Apparently no one told former NBA superagent (and current regular agent) David Falk about these intractable disagreements. Armed with the powers of magick, or some other supernatural force, Falk thinks he could solve the lockout in just one day of meetings. From an interview with Toronto's The Fan 590, as transcribed by the fine folks at Sports Radio Interviews (via PBT):

"There are no bad guys. I think that the owners are trying to change a system that they feel isn't working. Obviously there's a number of teams losing money. … The players are reluctant to give up gains made over a long period of time. So there are no bad guys. This is a difficult challenge, but this is what you hire agents for. In my career, which spans 37 years, I've never once had a player that I represented that I didn't make the deal. The agent for the owners is David Stern … and the agent for the players is Billy Hunter. It's their job, collectively, to get a deal done. … We all lose if there's no deal. [...]

"I volunteered. I've given both sides very, very specific suggestions on how to get over the hurdle. … I think that I could make this deal in one day, with either party. I really do. I know it sounds egotistical saying that, but I know all the owners well. … Obviously I've represented players for 37 years. … I'm disappointed that the young stars of the NBA today, the LeBron James, Kobe Bryant, Dwyane Wade, Dwight Howard, those guys need to be involved full-time, not part-time. … I think that they are allowing other people to determine their future financial fortunes, which is a terrible mistake."

There you have it: Falk is some kind of negotiating wizard whose mere presence can make dogs and cats fall in love with each other.
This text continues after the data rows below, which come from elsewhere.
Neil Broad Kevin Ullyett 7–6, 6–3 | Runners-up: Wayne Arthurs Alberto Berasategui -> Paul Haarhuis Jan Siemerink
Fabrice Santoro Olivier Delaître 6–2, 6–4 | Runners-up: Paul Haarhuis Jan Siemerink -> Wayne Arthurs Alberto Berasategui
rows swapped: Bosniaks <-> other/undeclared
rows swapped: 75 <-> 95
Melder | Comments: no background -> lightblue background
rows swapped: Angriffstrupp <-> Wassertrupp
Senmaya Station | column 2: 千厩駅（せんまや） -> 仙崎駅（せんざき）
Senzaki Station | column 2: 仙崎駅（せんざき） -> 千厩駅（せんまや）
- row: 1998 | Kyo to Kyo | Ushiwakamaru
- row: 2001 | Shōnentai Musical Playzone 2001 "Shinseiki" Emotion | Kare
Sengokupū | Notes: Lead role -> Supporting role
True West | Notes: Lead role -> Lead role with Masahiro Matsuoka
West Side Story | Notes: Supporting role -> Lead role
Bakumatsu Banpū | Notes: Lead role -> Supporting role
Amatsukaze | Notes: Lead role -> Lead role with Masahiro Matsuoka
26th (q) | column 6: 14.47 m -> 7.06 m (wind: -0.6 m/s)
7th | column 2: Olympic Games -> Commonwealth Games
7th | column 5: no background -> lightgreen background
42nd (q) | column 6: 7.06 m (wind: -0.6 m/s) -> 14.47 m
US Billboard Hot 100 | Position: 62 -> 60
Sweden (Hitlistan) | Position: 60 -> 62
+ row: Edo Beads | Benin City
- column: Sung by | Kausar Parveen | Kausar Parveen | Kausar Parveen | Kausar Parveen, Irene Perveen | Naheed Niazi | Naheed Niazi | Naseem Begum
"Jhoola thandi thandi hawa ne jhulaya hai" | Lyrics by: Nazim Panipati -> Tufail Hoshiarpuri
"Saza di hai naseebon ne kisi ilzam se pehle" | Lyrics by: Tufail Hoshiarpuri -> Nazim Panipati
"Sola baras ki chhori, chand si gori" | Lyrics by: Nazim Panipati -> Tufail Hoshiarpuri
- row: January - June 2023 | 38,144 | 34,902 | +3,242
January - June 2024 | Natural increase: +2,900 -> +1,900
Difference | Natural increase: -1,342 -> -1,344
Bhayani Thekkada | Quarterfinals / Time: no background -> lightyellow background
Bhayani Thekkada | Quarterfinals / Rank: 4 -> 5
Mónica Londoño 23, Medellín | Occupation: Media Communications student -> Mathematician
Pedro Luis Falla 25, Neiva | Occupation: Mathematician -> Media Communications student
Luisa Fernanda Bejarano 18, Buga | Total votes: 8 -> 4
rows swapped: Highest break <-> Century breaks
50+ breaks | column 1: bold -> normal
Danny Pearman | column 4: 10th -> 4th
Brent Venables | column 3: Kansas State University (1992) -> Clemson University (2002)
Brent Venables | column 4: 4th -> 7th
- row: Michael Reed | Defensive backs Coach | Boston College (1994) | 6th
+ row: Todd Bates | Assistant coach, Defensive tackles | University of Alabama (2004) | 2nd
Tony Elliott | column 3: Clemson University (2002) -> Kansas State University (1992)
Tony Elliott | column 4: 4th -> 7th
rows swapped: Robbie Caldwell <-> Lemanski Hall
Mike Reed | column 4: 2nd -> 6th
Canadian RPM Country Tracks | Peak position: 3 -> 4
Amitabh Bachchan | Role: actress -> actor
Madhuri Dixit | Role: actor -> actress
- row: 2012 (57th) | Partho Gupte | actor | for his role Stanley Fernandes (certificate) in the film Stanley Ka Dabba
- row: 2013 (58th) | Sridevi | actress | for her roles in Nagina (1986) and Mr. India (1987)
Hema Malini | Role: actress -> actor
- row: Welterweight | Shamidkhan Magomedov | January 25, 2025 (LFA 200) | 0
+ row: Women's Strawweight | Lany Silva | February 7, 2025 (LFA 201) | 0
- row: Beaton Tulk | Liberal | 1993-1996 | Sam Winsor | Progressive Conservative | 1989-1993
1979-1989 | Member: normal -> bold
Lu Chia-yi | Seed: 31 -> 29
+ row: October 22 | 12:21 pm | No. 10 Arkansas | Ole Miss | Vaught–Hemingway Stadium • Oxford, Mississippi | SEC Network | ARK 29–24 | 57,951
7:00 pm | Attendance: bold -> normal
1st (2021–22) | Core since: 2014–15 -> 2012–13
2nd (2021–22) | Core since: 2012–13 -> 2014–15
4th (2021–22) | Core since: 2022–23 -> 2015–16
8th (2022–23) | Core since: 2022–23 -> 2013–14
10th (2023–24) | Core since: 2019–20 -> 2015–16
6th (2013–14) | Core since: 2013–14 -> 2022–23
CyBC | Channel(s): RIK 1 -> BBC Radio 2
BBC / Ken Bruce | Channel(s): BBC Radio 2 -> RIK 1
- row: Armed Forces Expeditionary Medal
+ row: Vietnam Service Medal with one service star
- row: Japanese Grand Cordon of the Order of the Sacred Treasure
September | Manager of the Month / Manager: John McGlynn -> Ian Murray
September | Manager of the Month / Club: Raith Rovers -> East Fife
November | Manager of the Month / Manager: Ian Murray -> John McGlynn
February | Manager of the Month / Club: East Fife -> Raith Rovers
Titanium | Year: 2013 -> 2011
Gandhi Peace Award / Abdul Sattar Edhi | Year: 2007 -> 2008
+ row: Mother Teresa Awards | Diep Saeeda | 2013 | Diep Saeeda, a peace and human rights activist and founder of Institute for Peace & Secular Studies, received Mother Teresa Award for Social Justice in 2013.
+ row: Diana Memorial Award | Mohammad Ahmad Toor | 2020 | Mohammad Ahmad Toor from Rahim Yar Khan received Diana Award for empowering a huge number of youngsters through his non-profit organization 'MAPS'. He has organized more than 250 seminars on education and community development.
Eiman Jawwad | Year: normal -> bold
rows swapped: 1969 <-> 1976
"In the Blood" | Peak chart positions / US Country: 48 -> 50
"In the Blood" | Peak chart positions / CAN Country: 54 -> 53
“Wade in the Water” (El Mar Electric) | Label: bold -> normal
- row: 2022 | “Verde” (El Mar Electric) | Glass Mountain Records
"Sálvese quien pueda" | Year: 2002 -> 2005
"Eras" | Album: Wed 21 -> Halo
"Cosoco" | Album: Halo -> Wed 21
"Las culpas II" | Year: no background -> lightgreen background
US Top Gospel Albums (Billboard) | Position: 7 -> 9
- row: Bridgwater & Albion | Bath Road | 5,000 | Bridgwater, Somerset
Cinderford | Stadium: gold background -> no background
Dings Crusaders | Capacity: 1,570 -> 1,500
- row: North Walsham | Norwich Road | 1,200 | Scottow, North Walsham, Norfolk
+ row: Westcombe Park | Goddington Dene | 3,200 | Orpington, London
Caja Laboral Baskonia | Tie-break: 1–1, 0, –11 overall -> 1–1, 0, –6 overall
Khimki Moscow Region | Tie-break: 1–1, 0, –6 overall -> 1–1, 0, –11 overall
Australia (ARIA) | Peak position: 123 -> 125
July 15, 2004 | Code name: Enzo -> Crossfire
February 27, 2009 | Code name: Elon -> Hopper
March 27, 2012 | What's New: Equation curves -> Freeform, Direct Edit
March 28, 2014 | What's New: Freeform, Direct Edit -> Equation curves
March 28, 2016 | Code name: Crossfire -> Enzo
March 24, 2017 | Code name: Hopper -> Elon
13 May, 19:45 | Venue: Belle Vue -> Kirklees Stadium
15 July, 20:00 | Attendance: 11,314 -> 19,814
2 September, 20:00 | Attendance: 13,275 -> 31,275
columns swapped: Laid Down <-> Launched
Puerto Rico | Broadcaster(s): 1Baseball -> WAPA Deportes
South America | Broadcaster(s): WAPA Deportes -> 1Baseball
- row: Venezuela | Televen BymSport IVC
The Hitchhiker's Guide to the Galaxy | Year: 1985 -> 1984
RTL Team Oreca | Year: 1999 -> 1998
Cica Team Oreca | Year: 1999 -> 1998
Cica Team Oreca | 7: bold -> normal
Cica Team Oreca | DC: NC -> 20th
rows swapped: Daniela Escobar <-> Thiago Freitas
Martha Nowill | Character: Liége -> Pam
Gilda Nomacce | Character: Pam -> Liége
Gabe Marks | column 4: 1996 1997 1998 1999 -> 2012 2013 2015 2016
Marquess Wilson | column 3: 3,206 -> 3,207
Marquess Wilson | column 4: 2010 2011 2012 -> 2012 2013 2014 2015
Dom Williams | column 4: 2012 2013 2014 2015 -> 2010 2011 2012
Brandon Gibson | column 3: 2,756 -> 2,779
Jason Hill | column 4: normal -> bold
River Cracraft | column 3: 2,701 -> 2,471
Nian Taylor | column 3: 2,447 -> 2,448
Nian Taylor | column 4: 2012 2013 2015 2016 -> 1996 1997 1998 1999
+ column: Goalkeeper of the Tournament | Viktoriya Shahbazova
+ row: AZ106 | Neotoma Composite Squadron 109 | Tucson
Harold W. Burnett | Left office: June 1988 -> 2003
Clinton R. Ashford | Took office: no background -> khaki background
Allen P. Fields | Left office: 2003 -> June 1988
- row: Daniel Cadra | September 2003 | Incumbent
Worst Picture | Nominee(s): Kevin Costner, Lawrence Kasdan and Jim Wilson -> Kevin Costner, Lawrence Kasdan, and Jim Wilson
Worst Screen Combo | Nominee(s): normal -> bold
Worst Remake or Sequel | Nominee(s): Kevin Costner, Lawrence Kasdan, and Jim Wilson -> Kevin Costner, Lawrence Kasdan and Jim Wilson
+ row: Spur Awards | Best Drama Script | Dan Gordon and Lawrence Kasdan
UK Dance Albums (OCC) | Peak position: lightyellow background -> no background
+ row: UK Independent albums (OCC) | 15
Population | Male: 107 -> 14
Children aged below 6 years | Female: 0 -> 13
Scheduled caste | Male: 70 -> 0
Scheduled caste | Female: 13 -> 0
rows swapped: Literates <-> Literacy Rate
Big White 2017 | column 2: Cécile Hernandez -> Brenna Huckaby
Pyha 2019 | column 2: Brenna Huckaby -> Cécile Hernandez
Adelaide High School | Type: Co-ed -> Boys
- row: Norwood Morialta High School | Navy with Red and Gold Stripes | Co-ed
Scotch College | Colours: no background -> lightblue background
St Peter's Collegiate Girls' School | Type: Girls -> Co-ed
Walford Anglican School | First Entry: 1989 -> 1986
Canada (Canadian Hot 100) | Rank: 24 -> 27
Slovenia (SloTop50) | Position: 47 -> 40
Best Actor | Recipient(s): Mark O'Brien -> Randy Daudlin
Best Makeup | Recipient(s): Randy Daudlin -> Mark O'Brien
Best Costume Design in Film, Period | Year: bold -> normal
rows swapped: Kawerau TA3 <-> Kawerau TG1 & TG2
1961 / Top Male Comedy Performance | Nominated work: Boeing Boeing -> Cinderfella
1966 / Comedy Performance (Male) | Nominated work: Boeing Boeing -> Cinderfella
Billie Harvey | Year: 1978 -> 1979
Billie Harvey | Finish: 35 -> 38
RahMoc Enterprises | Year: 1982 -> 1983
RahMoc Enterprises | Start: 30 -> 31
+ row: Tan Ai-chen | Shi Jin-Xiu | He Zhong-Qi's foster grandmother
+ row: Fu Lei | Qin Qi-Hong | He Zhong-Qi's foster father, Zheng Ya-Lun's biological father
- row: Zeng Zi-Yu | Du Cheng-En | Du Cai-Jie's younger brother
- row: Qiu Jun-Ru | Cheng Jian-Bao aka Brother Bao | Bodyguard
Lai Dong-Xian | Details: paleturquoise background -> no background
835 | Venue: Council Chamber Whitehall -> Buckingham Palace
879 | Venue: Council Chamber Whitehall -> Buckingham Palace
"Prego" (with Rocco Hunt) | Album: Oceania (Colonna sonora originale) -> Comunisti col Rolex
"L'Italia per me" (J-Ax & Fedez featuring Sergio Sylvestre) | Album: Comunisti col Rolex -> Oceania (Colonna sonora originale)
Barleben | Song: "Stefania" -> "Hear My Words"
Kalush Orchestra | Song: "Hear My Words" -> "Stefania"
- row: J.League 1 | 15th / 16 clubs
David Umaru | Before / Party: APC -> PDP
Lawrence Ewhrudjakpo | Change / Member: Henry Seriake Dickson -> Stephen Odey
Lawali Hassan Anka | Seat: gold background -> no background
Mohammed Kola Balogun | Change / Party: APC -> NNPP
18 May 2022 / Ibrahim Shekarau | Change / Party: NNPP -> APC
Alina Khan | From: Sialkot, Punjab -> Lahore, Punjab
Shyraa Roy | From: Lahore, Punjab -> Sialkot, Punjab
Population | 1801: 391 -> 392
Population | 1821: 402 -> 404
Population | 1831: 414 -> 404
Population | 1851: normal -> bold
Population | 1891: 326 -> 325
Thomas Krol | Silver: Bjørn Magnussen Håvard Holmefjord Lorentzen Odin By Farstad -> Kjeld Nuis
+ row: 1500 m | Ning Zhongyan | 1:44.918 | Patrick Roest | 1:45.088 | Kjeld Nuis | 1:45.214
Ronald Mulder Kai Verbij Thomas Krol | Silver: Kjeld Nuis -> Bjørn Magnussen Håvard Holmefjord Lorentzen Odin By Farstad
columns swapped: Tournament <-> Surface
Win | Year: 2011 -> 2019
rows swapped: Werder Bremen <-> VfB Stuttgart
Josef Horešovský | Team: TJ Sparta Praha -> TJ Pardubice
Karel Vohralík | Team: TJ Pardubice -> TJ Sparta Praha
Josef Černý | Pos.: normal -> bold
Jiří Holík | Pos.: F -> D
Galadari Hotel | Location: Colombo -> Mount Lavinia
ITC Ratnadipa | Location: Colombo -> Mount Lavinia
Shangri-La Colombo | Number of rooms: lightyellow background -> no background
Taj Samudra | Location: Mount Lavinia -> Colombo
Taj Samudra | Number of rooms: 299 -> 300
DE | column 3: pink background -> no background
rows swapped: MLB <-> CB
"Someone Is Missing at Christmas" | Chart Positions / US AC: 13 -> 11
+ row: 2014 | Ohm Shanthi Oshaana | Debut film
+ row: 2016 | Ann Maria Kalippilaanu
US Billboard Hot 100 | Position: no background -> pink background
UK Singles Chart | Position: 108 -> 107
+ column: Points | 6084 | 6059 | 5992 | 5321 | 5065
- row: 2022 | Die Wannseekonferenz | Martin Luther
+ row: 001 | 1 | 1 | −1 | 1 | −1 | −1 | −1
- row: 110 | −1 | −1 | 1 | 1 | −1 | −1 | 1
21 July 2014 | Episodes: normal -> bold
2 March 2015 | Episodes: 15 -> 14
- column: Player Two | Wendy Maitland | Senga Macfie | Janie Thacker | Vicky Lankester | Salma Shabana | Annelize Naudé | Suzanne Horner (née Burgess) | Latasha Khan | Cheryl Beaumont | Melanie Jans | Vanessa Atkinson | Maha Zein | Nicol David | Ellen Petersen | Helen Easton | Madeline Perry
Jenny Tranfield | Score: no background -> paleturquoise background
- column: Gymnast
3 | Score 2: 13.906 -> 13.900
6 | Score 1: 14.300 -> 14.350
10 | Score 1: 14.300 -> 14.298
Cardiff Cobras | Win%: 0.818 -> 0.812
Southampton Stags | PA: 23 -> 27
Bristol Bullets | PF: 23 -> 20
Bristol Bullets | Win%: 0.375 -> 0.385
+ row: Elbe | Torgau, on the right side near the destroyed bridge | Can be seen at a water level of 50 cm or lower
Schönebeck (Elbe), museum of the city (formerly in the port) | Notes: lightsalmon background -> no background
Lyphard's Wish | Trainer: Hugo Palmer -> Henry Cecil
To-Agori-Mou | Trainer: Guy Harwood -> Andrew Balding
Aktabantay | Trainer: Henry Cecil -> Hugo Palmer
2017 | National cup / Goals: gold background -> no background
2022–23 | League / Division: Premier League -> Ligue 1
I don't know exactly how he intends to move beyond the current impasse, but apparently "you guys should totally not be so mean and work it out" is the general concept.

It bears mentioning that Falk has played a major rule in collective bargaining negotiations twice before, most notably during the labor fight of 1998 and 1999, when he was widely identified as one of the key mover apart from union and league executives. At that time, at least one of Falk's "young stars," Kobe Bryant, voted against the eventual deal because it barred him from making as much money as possible on the open market. Why exactly does Falk think that everyone came come together now to reach a deal when he has firsthand experience with the stubbornness of people who pursue their own interests without much room for compromise?

I don't have an answer to that question, but it's important to realize that Falk is not an impartial observer here -- he still represents NBA players Greg Monroe, Corey Maggette, and Elton Brand, among others. If he thinks a deal can get done with respect for everyone involved, then he's either being disingenuous or negligent of his responsibilities to his clients. These negotiations will take a long time to be resolved because both sides are serious about   their goals. For Falk to suggest a deal would be so easy to reach is either a case of supreme self-promotion or embarrassing ignorance. The lockout fight is not a debate. It's a battle of wills and media spin.